The Challenge as a foundation is both secure and supported; however, its influence has not yet fully developed. In the process of securing its identity, the Challenge has seen its institutional resources broaden, even as its potential to evoke change in the school system has faced increasing impediments. As the Challenge’s identity has developed, its strategies to influence school reform in the city have expanded.

The Challenge’s strategic flexibility remains constrained by its early decisions and a rapidly changing institutional environment. Grant decisions made in 1995 have strongly influenced the Challenge’s direction and obligated much of its available resources. At the same time, CPS's shifting governance structure and the policy agenda of a new school system administration have changed expectations for reform in the city.

The Challenge in Its Institutional Context
To gain an understanding of the Challenge’s role amid the wide range of Chicago school reform efforts of the past decade, a sample of city leaders were asked—in the summer and fall of 1997—how they viewed the Challenge and its prospects for success. Their answers revealed a substantial lack of knowledge about the Challenge. About half of the business and government leaders would not even speculate on its goals or strategy; however, most interviewees had advice for the Challenge Board. About half of these leaders suggested broadening the focus to include influencing policy system wide, and specifically to focus on policies to enhance teacher skills and competencies.

Civic and governmental leaders’ responses also showed how the Challenge’s “theory of action” is but one of several in the city. Compared with the Challenge’s goals, the view of school change held by city’s political leaders and school system officials is more business oriented. Higher education leaders, particularly those from colleges and departments of education, typically focus on the primacy of teaching and learning in their view of school change. Community and other civic leaders fall into two groups: those who seek a broad community dialogue about ways to achieve economic and racial equity in the schools, and those whose focus is on enhancing parental and community control of the schools.
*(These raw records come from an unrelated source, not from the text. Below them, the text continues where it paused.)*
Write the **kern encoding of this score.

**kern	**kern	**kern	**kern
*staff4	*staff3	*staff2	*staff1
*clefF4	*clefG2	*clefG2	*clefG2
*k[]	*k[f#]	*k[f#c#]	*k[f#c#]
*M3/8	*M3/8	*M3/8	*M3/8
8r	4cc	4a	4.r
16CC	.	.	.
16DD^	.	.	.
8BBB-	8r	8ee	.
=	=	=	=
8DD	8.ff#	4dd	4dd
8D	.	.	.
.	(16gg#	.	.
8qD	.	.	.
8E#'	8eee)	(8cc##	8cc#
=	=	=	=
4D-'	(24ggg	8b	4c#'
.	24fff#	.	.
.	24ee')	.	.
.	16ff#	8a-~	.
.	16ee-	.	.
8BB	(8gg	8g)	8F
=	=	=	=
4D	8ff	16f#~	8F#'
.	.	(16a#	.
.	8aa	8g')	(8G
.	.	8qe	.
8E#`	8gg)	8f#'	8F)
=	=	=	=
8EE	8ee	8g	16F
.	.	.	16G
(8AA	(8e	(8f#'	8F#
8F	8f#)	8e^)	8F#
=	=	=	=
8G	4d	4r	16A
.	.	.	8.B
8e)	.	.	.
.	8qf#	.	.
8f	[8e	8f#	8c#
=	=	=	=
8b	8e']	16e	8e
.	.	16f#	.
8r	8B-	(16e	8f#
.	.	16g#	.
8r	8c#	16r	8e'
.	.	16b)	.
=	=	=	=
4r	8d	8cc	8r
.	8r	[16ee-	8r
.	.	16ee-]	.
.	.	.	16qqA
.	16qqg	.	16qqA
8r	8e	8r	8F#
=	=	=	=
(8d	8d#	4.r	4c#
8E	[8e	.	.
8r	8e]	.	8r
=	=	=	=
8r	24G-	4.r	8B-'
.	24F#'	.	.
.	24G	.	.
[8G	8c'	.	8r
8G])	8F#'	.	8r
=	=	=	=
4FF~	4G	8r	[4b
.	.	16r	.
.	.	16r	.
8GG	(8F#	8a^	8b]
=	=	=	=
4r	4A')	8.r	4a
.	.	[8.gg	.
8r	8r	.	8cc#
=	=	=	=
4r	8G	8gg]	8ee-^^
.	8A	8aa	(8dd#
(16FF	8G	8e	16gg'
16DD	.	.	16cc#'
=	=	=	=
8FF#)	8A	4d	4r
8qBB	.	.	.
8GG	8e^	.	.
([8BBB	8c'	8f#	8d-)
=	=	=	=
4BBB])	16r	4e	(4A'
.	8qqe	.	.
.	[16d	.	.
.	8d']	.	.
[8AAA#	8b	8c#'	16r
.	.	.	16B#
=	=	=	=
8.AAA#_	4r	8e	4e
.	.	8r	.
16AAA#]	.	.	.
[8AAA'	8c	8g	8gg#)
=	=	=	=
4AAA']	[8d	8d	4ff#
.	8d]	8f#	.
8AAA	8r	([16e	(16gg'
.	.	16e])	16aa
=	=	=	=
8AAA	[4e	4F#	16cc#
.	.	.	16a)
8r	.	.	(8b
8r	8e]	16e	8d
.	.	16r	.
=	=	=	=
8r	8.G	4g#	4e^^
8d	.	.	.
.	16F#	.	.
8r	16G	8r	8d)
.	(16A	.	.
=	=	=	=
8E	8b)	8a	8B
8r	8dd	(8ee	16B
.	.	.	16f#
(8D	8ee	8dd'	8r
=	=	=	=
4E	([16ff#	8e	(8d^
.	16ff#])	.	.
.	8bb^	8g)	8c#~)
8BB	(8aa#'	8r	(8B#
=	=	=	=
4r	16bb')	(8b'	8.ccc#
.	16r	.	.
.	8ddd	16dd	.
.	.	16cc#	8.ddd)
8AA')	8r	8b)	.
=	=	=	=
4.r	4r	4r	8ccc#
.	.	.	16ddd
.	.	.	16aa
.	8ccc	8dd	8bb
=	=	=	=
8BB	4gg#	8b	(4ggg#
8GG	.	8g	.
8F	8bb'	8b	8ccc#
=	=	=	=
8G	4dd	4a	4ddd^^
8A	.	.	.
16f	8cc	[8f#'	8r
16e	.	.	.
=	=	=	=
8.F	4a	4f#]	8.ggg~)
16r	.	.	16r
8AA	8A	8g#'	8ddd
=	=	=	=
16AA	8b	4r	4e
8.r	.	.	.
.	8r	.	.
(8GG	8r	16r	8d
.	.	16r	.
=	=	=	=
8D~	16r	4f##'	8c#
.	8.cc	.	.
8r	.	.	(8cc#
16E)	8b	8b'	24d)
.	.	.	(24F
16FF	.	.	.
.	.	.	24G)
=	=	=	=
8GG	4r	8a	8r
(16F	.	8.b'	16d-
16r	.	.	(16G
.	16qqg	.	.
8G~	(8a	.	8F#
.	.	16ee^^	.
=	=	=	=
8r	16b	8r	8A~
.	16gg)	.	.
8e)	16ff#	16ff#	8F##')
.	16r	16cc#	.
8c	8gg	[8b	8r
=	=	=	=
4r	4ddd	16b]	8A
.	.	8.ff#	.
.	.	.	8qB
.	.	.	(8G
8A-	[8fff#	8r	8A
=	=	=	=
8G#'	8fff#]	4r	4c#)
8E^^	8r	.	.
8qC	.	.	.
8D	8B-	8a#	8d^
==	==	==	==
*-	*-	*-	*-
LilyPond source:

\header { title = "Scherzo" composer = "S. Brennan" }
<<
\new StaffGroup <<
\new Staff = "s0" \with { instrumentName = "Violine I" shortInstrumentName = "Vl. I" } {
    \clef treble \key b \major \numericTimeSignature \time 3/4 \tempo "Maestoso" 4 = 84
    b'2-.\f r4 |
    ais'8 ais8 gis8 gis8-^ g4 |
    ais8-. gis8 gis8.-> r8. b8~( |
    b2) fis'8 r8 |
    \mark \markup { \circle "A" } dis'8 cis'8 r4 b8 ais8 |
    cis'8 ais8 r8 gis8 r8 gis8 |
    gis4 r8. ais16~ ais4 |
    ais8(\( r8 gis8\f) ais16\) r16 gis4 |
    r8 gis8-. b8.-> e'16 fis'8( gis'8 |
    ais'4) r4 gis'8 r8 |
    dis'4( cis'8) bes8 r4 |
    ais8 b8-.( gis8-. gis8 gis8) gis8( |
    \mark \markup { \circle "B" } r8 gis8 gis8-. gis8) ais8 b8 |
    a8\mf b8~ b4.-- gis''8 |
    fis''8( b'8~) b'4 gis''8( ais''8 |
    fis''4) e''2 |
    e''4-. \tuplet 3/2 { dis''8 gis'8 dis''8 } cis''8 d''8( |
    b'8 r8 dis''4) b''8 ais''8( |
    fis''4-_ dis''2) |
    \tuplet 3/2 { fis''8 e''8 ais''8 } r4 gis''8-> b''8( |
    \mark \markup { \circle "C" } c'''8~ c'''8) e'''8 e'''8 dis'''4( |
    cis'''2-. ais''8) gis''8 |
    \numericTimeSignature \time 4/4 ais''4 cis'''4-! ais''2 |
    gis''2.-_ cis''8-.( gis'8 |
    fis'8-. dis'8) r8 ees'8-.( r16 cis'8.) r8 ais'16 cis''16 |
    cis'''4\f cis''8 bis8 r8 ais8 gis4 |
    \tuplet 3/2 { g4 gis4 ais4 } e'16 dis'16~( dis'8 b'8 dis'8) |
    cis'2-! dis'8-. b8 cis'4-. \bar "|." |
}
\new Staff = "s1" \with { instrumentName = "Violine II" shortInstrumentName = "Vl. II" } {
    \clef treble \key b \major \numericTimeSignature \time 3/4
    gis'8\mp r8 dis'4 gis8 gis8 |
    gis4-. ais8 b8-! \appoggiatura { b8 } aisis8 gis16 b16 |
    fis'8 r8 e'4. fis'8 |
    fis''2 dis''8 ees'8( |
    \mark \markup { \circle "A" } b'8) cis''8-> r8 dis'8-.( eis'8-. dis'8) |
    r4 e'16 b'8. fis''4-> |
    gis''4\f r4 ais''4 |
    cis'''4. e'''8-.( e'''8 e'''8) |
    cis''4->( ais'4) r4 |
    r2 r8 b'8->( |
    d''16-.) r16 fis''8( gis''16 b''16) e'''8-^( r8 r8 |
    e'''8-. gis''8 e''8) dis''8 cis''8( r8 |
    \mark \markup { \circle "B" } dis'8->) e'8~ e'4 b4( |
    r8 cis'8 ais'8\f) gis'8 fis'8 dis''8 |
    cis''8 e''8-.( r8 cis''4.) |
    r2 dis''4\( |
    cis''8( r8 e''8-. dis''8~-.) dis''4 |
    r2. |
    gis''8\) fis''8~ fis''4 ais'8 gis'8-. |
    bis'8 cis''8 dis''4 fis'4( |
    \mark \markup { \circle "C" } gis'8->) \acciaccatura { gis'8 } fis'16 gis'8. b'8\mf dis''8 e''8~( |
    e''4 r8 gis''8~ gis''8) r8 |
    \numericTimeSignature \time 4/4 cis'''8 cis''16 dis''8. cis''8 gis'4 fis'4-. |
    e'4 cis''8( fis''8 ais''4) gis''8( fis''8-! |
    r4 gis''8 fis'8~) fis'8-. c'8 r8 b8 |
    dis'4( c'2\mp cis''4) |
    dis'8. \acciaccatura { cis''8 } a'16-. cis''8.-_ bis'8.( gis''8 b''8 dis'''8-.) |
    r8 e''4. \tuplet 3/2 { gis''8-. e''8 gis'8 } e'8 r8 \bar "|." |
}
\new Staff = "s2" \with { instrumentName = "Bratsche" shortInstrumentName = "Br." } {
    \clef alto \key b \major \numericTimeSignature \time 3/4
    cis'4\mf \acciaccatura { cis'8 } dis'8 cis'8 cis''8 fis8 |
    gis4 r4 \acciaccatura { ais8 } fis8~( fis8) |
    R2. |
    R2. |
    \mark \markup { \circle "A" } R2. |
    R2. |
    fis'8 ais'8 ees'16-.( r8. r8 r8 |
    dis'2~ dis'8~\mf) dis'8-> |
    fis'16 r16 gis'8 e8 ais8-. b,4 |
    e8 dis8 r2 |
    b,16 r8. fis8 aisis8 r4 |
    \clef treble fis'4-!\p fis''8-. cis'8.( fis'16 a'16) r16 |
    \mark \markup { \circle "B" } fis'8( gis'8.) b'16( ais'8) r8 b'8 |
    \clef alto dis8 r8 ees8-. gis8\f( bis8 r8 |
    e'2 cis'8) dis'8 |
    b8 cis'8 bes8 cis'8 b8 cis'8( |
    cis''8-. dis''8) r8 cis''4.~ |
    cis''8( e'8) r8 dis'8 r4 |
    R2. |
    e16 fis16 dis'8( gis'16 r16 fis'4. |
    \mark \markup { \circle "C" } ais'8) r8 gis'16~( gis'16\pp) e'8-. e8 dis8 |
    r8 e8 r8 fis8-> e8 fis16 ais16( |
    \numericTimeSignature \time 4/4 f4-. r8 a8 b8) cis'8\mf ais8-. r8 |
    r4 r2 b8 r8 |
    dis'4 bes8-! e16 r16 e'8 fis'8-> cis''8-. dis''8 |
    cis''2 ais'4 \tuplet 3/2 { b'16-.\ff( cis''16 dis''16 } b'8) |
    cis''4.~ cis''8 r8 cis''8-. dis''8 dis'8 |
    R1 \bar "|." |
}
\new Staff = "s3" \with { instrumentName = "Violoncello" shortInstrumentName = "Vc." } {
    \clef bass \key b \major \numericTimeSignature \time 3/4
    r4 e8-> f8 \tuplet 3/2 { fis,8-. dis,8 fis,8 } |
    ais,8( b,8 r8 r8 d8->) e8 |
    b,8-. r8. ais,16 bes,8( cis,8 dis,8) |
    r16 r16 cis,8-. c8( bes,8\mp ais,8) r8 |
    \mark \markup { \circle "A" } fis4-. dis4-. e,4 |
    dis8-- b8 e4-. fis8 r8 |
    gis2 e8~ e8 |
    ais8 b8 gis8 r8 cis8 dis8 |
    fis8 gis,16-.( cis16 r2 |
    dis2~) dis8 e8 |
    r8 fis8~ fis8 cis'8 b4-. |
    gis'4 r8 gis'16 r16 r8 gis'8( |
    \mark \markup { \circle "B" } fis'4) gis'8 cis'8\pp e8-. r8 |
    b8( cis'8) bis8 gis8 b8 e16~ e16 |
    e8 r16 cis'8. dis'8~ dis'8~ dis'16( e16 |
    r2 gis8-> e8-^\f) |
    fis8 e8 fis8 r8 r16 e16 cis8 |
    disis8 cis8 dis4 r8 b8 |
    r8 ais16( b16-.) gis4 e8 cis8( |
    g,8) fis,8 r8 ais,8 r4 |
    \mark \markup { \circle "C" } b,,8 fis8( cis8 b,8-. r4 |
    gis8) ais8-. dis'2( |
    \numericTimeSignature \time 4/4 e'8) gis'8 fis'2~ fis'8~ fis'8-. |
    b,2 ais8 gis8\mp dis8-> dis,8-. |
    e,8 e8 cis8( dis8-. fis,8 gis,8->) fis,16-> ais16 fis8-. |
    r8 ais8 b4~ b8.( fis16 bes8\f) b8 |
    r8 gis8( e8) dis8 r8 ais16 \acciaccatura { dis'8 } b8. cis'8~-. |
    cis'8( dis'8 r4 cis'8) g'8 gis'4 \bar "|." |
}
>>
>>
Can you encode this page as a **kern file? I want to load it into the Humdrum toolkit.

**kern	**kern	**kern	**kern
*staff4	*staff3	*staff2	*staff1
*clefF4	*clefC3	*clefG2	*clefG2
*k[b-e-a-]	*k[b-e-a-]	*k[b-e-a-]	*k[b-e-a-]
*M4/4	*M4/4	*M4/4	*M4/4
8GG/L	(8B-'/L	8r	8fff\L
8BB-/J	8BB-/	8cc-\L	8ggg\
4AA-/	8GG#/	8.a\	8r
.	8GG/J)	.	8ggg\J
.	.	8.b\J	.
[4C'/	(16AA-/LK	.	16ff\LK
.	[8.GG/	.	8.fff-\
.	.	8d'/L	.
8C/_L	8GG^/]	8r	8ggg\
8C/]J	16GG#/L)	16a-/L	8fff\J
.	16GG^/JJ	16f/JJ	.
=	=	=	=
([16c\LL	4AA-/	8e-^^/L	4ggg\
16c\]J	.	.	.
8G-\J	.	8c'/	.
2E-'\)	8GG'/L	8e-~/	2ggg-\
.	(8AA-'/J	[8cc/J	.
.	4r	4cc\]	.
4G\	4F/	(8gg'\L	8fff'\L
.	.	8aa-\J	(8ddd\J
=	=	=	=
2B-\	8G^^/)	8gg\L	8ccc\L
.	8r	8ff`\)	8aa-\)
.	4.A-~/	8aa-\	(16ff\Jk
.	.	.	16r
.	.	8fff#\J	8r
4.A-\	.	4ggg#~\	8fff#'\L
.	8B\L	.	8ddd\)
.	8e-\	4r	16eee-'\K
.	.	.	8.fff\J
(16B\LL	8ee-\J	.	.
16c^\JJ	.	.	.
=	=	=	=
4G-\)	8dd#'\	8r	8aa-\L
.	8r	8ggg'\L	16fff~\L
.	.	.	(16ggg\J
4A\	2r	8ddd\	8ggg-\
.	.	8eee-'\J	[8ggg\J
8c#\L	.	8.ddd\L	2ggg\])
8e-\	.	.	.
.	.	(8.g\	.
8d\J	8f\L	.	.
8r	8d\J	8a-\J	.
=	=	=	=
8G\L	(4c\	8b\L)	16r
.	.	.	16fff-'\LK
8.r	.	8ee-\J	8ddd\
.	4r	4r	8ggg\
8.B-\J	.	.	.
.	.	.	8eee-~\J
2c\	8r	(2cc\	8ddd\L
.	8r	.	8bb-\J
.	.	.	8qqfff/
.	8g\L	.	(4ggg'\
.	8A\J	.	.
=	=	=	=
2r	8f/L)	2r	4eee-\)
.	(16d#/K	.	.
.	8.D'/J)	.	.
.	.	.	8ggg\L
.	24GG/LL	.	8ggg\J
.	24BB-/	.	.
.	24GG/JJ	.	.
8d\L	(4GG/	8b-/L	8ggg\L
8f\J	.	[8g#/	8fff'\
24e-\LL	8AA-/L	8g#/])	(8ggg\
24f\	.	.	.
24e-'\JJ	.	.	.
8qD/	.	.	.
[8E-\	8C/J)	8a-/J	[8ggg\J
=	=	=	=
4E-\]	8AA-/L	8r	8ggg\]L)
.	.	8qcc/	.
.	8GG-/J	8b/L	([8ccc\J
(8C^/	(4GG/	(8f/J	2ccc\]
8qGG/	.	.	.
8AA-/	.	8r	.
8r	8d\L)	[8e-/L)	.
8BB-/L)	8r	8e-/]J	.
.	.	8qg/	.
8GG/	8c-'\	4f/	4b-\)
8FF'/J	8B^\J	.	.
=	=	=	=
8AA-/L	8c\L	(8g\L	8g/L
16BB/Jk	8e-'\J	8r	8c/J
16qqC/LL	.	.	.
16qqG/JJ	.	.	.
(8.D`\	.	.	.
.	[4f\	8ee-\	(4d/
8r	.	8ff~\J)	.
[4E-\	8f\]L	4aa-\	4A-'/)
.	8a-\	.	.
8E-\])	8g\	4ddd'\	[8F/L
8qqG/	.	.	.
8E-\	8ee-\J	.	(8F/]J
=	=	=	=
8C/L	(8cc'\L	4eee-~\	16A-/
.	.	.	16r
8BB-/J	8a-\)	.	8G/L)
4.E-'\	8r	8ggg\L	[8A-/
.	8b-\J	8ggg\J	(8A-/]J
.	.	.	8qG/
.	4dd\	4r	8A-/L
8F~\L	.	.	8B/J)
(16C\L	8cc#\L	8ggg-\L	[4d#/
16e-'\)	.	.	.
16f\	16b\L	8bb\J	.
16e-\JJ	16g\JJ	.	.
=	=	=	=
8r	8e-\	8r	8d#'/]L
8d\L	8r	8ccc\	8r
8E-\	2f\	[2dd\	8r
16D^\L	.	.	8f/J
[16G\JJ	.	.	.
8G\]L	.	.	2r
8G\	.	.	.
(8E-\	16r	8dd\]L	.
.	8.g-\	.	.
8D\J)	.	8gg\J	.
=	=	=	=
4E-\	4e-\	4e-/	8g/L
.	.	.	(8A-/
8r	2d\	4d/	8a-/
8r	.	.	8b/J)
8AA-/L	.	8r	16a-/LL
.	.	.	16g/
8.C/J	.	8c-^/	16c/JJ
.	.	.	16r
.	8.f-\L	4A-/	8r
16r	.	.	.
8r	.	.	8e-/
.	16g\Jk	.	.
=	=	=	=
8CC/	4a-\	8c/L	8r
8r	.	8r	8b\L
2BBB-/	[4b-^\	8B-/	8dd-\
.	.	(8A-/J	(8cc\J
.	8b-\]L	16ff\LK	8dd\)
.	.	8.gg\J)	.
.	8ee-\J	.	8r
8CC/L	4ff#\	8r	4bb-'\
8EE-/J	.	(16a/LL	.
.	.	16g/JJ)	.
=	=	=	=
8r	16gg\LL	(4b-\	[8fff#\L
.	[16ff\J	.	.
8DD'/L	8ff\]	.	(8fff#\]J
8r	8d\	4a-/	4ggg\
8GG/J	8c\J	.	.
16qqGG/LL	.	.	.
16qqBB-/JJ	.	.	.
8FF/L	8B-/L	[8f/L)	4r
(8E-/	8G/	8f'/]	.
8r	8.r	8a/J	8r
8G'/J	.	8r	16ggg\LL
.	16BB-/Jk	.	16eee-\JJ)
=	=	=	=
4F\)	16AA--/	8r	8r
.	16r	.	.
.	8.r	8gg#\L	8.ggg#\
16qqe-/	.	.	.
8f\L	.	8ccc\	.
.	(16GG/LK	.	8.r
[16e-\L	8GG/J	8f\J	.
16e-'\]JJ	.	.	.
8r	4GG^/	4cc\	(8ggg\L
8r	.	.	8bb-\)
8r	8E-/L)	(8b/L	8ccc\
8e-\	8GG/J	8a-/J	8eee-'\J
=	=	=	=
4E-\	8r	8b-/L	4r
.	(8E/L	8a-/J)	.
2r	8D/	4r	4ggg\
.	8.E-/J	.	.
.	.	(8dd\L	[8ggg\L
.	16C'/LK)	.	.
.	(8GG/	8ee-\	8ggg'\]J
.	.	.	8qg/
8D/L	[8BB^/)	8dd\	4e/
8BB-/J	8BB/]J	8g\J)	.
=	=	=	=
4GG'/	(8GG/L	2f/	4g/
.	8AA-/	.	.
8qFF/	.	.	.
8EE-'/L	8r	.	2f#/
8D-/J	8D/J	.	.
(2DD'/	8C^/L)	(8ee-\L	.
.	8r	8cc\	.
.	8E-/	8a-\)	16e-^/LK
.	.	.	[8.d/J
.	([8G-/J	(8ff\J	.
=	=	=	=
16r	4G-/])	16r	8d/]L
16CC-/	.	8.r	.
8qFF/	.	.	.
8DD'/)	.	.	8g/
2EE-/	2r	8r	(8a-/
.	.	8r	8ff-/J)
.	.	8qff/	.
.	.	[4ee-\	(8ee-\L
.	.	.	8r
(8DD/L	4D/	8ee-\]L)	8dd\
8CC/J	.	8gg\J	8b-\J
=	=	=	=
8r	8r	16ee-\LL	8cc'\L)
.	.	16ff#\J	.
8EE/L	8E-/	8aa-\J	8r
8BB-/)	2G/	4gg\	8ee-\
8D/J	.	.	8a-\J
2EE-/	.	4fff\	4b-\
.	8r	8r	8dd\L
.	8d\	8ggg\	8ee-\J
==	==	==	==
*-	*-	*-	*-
The data indicate that the Challenge does not yet have a secure basis for legitimacy among many of these leaders. At the same time, the Challenge has among these leaders a wide variety of potential collaborators and sources of political support with which it shares at least some common ground. In this mix, the Challenge’s theory of action can be seen as both distinct and, given flexibility, potentially influential.

Implications
The study identifies several issues that confront the Challenge as it attempts to influence public schooling in Chicago. In order to be influential, the Challenge must distinguish its vision of school change in clear terms that permit it to have a meaningful identity in a crowded field of organizational change agents. Without such visibility, narrow influence based on “keeping the flame alive” may be the best that can be achieved.

At the same time, the Challenge must develop resource ties and cultural and political support from among the existing institutions in the city so that it develops its own locally rooted organizational legitimacy. In seeking such legitimacy, however, the Challenge risks compromising its theory of action to encompass ideas that are not in direct conflict, but that require stretching beyond current plans.

The development of the Chicago Annenberg Challenge into an activist foundation seeking to achieve policy influence while remaining faithful to its initial vision, should it succeed, may ultimately restrain its long term reform legacy to one less deep and thorough than it might have hoped.